TASK:
Please give the rows again, from the start of the rows through the line containing "ব্যক্তিগতভাবে", substituting "Write out" for "Transcribe" and leaving everything else unchanged.

Dataset entries:
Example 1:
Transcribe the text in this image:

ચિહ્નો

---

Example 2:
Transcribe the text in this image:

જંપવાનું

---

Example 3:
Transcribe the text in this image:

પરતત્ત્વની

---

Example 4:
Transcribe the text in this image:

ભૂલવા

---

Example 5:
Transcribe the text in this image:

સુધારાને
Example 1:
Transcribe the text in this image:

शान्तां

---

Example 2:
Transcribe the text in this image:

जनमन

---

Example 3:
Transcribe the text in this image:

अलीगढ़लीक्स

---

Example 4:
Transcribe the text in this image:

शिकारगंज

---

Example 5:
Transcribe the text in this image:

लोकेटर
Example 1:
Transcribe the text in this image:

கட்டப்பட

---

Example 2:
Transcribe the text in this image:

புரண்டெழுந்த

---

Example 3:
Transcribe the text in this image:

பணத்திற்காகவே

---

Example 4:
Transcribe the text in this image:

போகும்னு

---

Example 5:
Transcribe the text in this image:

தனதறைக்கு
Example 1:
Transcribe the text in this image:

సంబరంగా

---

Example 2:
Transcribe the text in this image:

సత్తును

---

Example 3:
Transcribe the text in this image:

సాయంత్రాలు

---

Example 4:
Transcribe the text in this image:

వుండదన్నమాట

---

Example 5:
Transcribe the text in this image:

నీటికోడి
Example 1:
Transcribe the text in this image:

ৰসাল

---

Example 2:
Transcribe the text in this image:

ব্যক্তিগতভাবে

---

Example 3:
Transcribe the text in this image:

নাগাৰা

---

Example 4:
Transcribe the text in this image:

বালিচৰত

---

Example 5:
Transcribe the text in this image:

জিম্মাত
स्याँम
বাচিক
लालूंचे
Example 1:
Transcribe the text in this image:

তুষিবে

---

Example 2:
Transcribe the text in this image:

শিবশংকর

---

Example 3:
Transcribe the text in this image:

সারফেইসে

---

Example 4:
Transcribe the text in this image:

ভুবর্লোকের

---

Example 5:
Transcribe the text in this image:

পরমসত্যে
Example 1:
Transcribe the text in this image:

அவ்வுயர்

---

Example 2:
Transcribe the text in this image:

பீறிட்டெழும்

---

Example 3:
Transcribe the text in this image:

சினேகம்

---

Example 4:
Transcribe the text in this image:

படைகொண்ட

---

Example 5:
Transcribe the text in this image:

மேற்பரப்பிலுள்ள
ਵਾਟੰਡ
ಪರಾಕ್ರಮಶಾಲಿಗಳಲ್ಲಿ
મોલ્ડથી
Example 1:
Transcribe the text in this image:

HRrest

ANSWER TO THIS TASK:
Example 1:
Write out the text in this image:

ચિહ્નો

---

Example 2:
Write out the text in this image:

જંપવાનું

---

Example 3:
Write out the text in this image:

પરતત્ત્વની

---

Example 4:
Write out the text in this image:

ભૂલવા

---

Example 5:
Write out the text in this image:

સુધારાને
Example 1:
Write out the text in this image:

शान्तां

---

Example 2:
Write out the text in this image:

जनमन

---

Example 3:
Write out the text in this image:

अलीगढ़लीक्स

---

Example 4:
Write out the text in this image:

शिकारगंज

---

Example 5:
Write out the text in this image:

लोकेटर
Example 1:
Write out the text in this image:

கட்டப்பட

---

Example 2:
Write out the text in this image:

புரண்டெழுந்த

---

Example 3:
Write out the text in this image:

பணத்திற்காகவே

---

Example 4:
Write out the text in this image:

போகும்னு

---

Example 5:
Write out the text in this image:

தனதறைக்கு
Example 1:
Write out the text in this image:

సంబరంగా

---

Example 2:
Write out the text in this image:

సత్తును

---

Example 3:
Write out the text in this image:

సాయంత్రాలు

---

Example 4:
Write out the text in this image:

వుండదన్నమాట

---

Example 5:
Write out the text in this image:

నీటికోడి
Example 1:
Write out the text in this image:

ৰসাল

---

Example 2:
Write out the text in this image:

ব্যক্তিগতভাবে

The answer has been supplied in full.